Nationwide posts strongest results on record on the back of Britain’s booming property market
The world’s biggest building society, Nationwide, today posted its strongest financial results on record on the back of Britain’s booming property market.
The mortgage lender said its underlying profits had more than doubled from £790m for the financial year 2021 to £1,604bn for the financial year 2022.
Nationwide said it had performed well across its three core areas in capitalising on a “buoyant and competitive” mortgage market, whilst also attracting more current account holders and boosting deposits.
The firm said its overall mortgage lending to homebuyers and landlords grew “substantially” during the pandemic, as it said it had been able to capture a larger share of the mortgage market.

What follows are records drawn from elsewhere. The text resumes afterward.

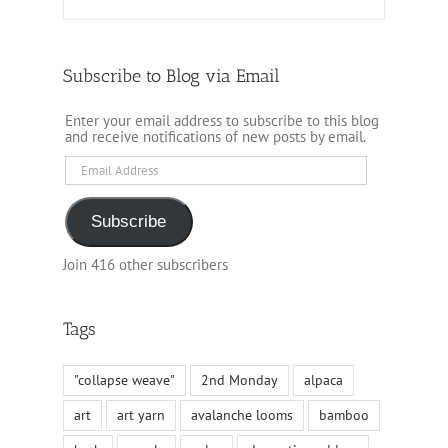
Subscribe to Blog via Email
Enter your email address to subscribe to this blog
and receive notifications of new posts by email.
Email
Address
Subscribe
Join 416 other subscribers
Tags
"collapse weave"
2nd Monday
alpaca
art
art yarn
avalanche looms
bamboo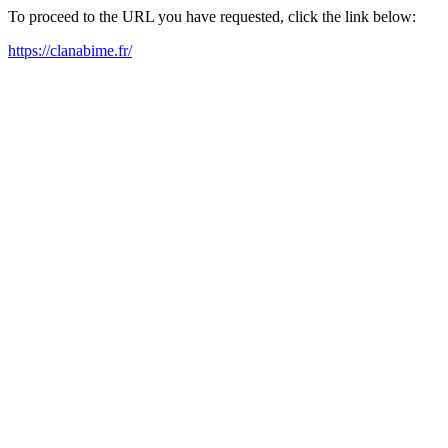
To proceed to the URL you have requested, click the link below:
https://clanabime.fr/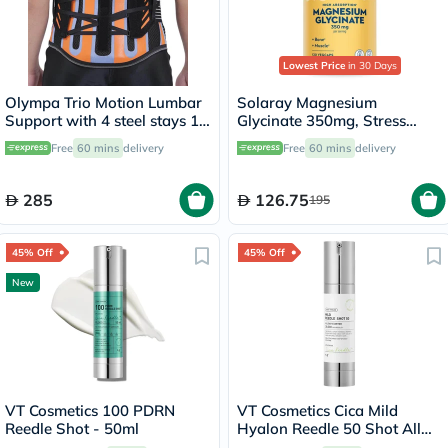
Lowest Price
in 30 Days
Olympa Trio Motion Lumbar
Solaray Magnesium
Support with 4 steel stays 12
Glycinate 350mg, Stress
Large OWB-512
Support - 120 Capsules
Free
60 mins
delivery
Free
60 mins
delivery
285
126.75
195
45% Off
45% Off
New
VT Cosmetics 100 PDRN
VT Cosmetics Cica Mild
Reedle Shot - 50ml
Hyalon Reedle 50 Shot All
Day Starter Face Serum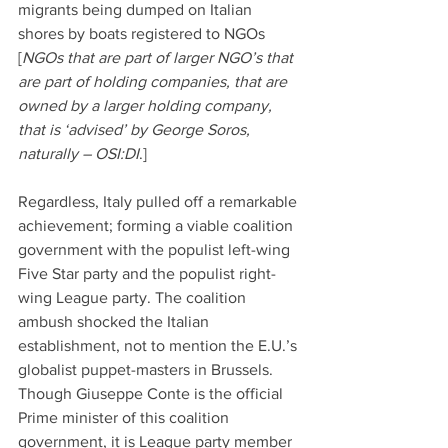
migrants being dumped on Italian 
shores by boats registered to NGOs 
[
NGOs that are part of larger NGO’s that 
are part of holding companies, that are 
owned by a larger holding company, 
that is ‘advised’ by George Soros, 
naturally – OSI:DI
.]
Regardless, Italy pulled off a remarkable 
achievement; forming a viable coalition 
government with the populist left-wing 
Five Star party and the populist right-
wing League party. The coalition 
ambush shocked the Italian 
establishment, not to mention the E.U.’s 
globalist puppet-masters in Brussels. 
Though Giuseppe Conte is the official 
Prime minister of this coalition 
government, it is League party member 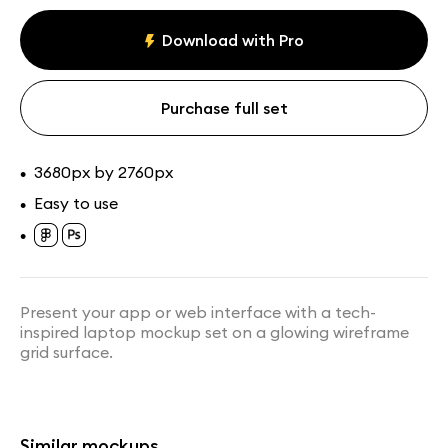
MacBook mockups
Paid
Download with Pro
Assets
Collections
Purchase full set
3680px by 2760px
•
Easy to use
•
•
Laptop on Airplane Tray
MacBook on Cozy Sofa
Mockup
Mockup
Present your app or web interface with a tech-
inspired laptop mockup set on a glowing wireframe
grid surface.
Similar mockups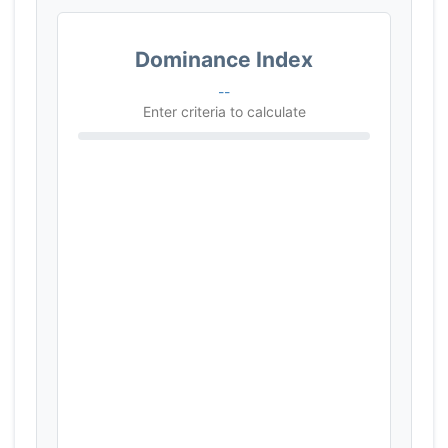
Dominance Index
--
Enter criteria to calculate
Browser Compatibility
0%
Full-Stack Unification
0%
Framework & Ecosystem
0%
Type Safety (TS)
0%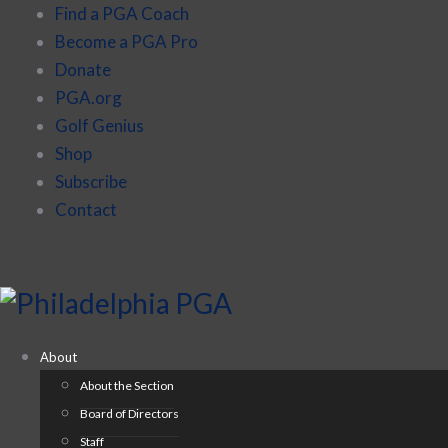
Find a PGA Coach
Become a PGA Pro
Donate
PGA.org
Golf Genius
Shop
Subscribe
Contact
About
About the Section
Board of Directors
Staff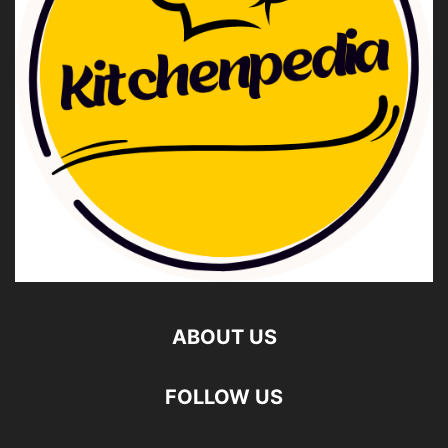
ABOUT US
FOLLOW US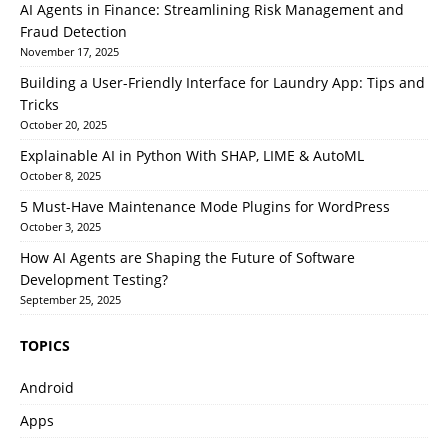
AI Agents in Finance: Streamlining Risk Management and
Fraud Detection
November 17, 2025
Building a User-Friendly Interface for Laundry App: Tips and
Tricks
October 20, 2025
Explainable AI in Python With SHAP, LIME & AutoML
October 8, 2025
5 Must-Have Maintenance Mode Plugins for WordPress
October 3, 2025
How AI Agents are Shaping the Future of Software
Development Testing?
September 25, 2025
TOPICS
Android
Apps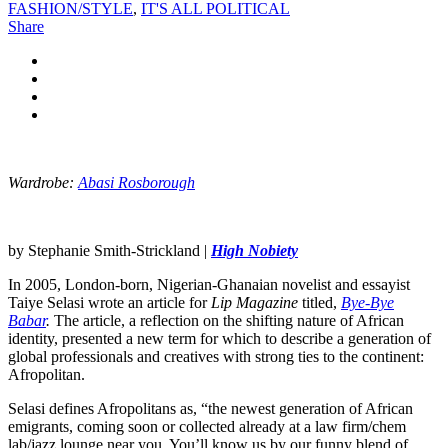
FASHION/STYLE
,
IT'S ALL POLITICAL
Share
Wardrobe:
Abasi Rosborough
by Stephanie Smith-Strickland |
High Nobiety
In 2005, London-born, Nigerian-Ghanaian novelist and essayist
Taiye Selasi wrote an article for
Lip Magazine
titled,
Bye-Bye
Babar
.
The article, a reflection on the shifting nature of African
identity, presented a new term for which to describe a generation of
global professionals and creatives with strong ties to the continent:
Afropolitan.
Selasi defines Afropolitans as, “the newest generation of African
emigrants, coming soon or collected already at a law firm/chem
lab/jazz lounge near you. You’ll know us by our funny blend of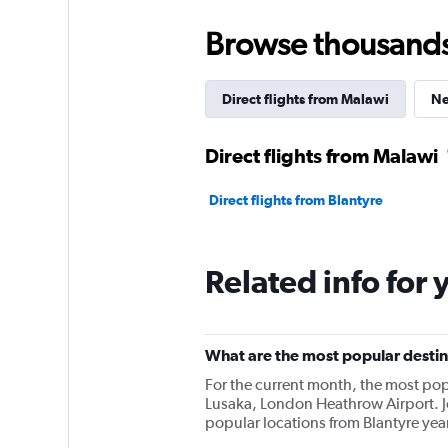
Browse thousands o
Direct flights from Malawi
Ne
Direct flights from Malawi
Direct flights from Blantyre
Related info for 
What are the most popular destina
For the current month, the most pop
Lusaka, London Heathrow Airport. 
popular locations from Blantyre yea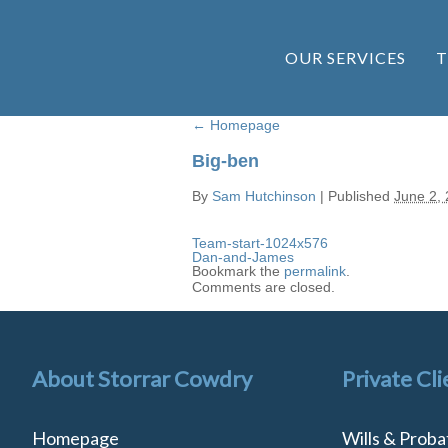
OUR SERVICES
T
←
Homepage
Big-ben
By
Sam Hutchinson
|
Published
June 2,
Team-start-1024x576
Dan-and-James
Bookmark the
permalink
.
Comments are closed.
About Storrar Cowdry
Private Cli
Homepage
Wills & Proba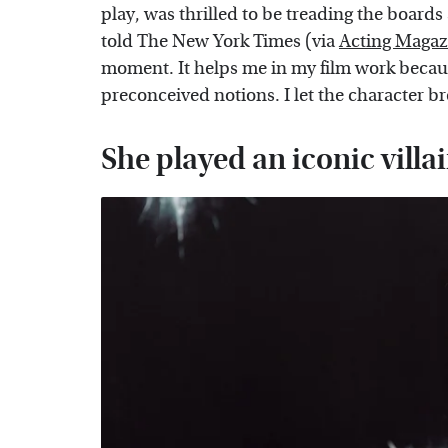
play, was thrilled to be treading the boards
told The New York Times (via
Acting Magaz
moment. It helps me in my film work becau
preconceived notions. I let the character br
She played an iconic vill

Nationwide’s chief financial officer Chris Rhodes said: “The combination of higher margins on mortgages, with growth in core products, has resulted in significantly higher income.”

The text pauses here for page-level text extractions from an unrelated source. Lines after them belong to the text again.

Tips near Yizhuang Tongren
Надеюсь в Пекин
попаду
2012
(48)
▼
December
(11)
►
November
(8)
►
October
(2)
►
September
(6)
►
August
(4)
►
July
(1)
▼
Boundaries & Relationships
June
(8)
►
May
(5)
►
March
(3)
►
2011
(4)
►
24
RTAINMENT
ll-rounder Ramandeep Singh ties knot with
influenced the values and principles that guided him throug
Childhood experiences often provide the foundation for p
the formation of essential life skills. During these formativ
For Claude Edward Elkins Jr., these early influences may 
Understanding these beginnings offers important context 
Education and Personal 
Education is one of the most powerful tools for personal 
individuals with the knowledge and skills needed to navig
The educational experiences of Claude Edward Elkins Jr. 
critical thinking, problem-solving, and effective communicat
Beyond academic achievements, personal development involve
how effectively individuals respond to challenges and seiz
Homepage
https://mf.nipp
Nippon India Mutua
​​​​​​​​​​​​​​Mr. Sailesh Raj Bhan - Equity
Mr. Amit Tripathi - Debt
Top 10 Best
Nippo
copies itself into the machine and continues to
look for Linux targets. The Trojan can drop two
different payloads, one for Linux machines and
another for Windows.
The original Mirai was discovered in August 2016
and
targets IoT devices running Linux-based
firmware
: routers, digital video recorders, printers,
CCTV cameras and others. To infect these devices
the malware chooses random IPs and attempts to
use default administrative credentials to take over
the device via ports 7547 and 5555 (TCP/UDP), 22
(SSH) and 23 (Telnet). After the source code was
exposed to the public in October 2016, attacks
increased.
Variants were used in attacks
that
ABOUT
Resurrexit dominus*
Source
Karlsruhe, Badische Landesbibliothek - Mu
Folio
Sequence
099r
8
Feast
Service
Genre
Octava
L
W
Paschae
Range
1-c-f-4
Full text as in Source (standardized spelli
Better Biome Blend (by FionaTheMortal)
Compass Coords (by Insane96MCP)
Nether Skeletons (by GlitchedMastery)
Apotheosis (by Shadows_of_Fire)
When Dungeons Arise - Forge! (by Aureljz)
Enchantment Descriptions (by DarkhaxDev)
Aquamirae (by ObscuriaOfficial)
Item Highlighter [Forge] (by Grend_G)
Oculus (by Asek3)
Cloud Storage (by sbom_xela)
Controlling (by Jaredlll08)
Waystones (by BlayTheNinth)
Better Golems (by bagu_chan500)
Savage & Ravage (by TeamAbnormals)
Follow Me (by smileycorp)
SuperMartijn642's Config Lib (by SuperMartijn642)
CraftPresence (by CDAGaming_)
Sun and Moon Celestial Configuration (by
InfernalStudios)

Company chairman Kevin Parry said the 138-year-old company had “emerged from two years of a pandemic with a thriving membership, strong profitability, and financial strength”.

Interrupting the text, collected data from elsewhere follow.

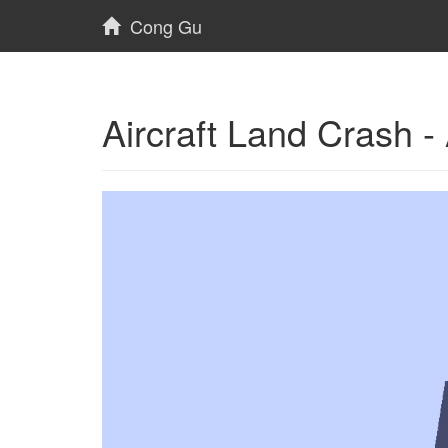
Cong Gu
Aircraft Land Crash 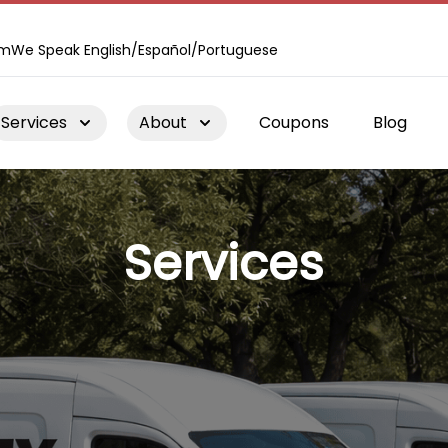
om
We Speak English/Español/Portuguese
Services
About
Coupons
Blog
Services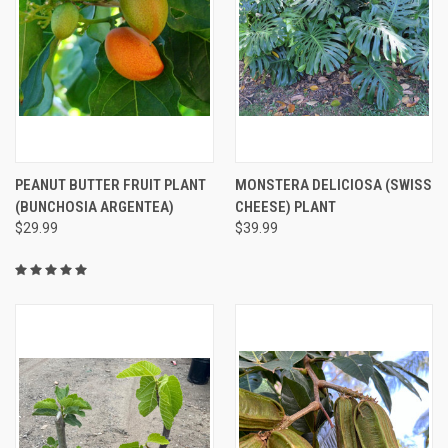
PEANUT BUTTER FRUIT PLANT
MONSTERA DELICIOSA (SWISS
(BUNCHOSIA ARGENTEA)
CHEESE) PLANT
$29.99
$39.99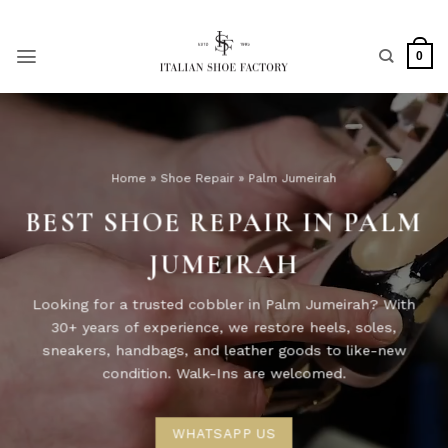
Skip
to
content
0
Home
»
Shoe Repair
»
Palm Jumeirah
BEST SHOE REPAIR IN PALM
JUMEIRAH
Looking for a trusted cobbler in Palm Jumeirah? With
30+ years of experience, we restore heels, soles,
sneakers, handbags, and leather goods to like-new
condition. Walk-Ins are welcomed.
WHATSAPP US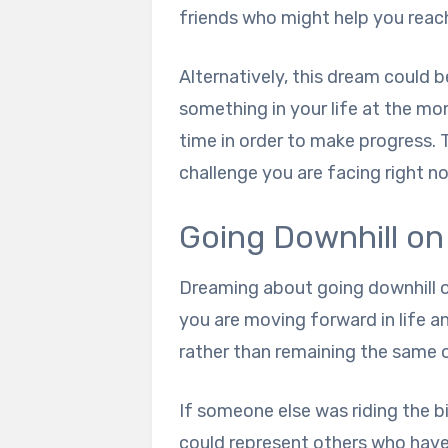
friends who might help you reach
Alternatively, this dream could b
something in your life at the mo
time in order to make progress. 
challenge you are facing right n
Going Downhill on
Dreaming about going downhill on
you are moving forward in life an
rather than remaining the same o
If someone else was riding the bik
could represent others who have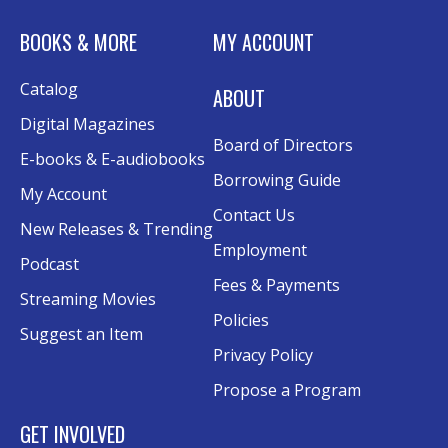
Tue, Aug 11, 6:00pm - 7:30pm
BOOKS & MORE
MY ACCOUNT
Rolland Eakins TEC-Novation Room
This event is full
Catalog
ABOUT
Join the wait list
Digital Magazines
Board of Directors
Senior Wednesday: Sightseeing the
E-books & E-audiobooks
Ancient World
- with Royce Stevenson
Borrowing Guide
My Account
Wed, Aug 12, 1:30pm - 2:30pm
Contact Us
New Releases & Trending
Conference Room AB
Employment
Podcast
Canva
Fees & Payments
Streaming Movies
Policies
Sat, Aug 15, 10:30am - 12:00pm
Suggest an Item
Evergy Technology Training Center
Privacy Policy
This event is full
Propose a Program
Join the wait list
GET INVOLVED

The Nationwide chairman added that the building society current financial position will put it in a position of “good stead” to face the current climate of “geopolitical uncertainties” posed by the War in Ukraine.
The Swindon headquartered firm said high inflation, exacerbated by the war in Ukraine, is likely to “exert a significant drag on the economy in the near term.”
However, the mutual said housing activity in the UK market remains higher than pre-pandemic levels, with prices increasing at a double-digit annual rate in the first few months of 2022.
Looking ahead, the building society noted that TSB chief executive Debbie Crosbie is set to take over from Joe Garner as head of Nationwide on 2 June.